Over the last hundred years, airplanes have become ubiquitous, and most passenger jets found in airports today have similar design characteristics. A typical airplane has a long body (also known as a fuselage), long wings that stick out on either side, and large tail assemblies at the very back. It turns out that with some basic principles in physics, we can understand why airplanes have their basic shapes.

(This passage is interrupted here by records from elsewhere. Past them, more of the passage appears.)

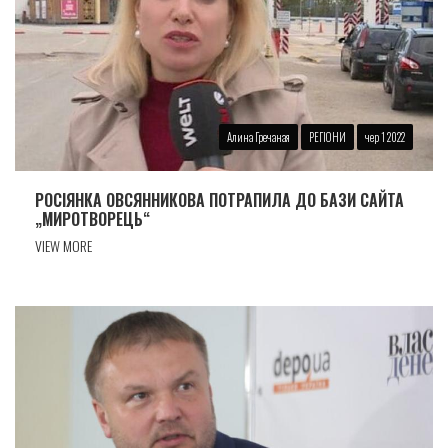
Алина Гречаная
РЕГІОНИ
чер 1 2022
РОСIЯНКА ОВСЯННИКОВА ПОТРАПИЛА ДО БАЗИ САЙТА
„МИРОТВОРЕЦЬ“
VIEW MORE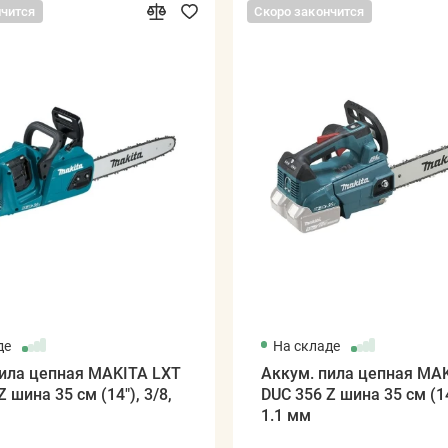
нчится
Скоро закончится
де
На складе
пила цепная MAKITA LXT
Аккум. пила цепная MA
 шина 35 см (14"), 3/8,
DUC 356 Z шина 35 см (14
1.1 мм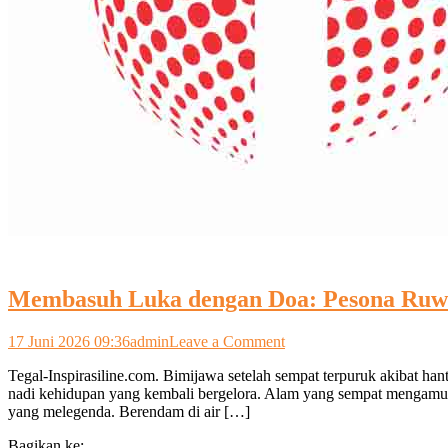
Membasuh Luka dengan Doa: Pesona Ruwat
on
17 Juni 2026 09:36
admin
Leave a Comment
Membasuh
Tegal-Inspirasiline.com. ​Bimijawa setelah sempat terpuruk akibat h
Luka
nadi kehidupan yang kembali bergelora. Alam yang sempat mengamuk 
dengan
yang melegenda. Berendam di air […]
Doa:
Pesona
Bagikan ke:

First comes the question of why wings are so long. The answer here comes by considering drag, a force that opposes the motion of a plane and therefore makes it more difficult for it to fly. The two primary types of drag are parasite drag and induced drag. Parasite drag can be thought of as an intrinsic cost that comes from the shape and materials a plane is made out of. Because of its form, a plane will always experience parasite drag, which will hinder its efficiency. Induced drag, on the other hand, comes as a consequence of producing lift. Experimentation and analysis has shown that the force of induced drag is inversely proportional to the square of the wingspan. This means that if a plane has wings that stretch out twice as far, the induced drag it experiences will be reduced by a factor of four. Therefore, it is advantageous for engineers to build jets with long wings, as this will reduce induced drag, and therefore make planes more economical.

Next comes the question of why so many aircraft have such long fuselages. The answer here lies in stability and control. In order for an airplane to achieve stability, control surfaces have to exert large torques about the plane’s center of gravity. A torque is effectively a force multiplied by the distance from the point at which it is exerted to a point of reference. For aerospace engineers, this reference point is the center of gravity, which is typically near the center of an airplane. In order to maximize the torque exerted by a control surface, that control surface must therefore be placed far away from the center of gravity. To achieve this, an aircraft can have a long fuselage.

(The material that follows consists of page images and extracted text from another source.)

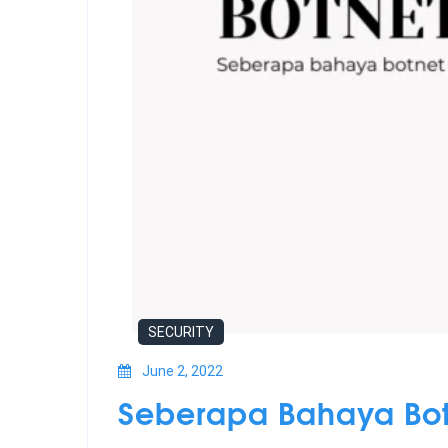
SECURITY
June 2, 2022
Seberapa Bahaya Bot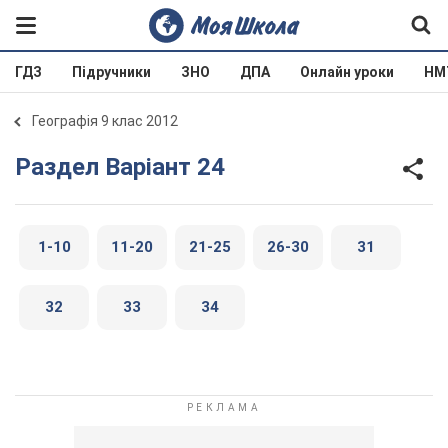
ГДЗ
Підручники
ЗНО
ДПА
Онлайн уроки
НМ
Географія 9 клас 2012
Раздел Варіант 24
1-10
11-20
21-25
26-30
31
32
33
34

The third question to be considered is why the control surfaces themselves are so large. Indeed, an airliner’s tail can be as tall as a two story building. The reason for this comes from the equations for the forces that these control surfaces exert. It turns out that tails with larger surface areas have greater ability to control an airplane in flight. In turn, large control surfaces are necessary to provide sufficient surface area.

There are, of course, many further details to aircraft design to explore in the future. Central to all of these design considerations are principles of mechanics, fluid dynamics, mathematics, and economics. While the equations governing flight can be very complicated, there is a lot that can be learned at a conceptual level and applied whenever looking at a plane in the wild.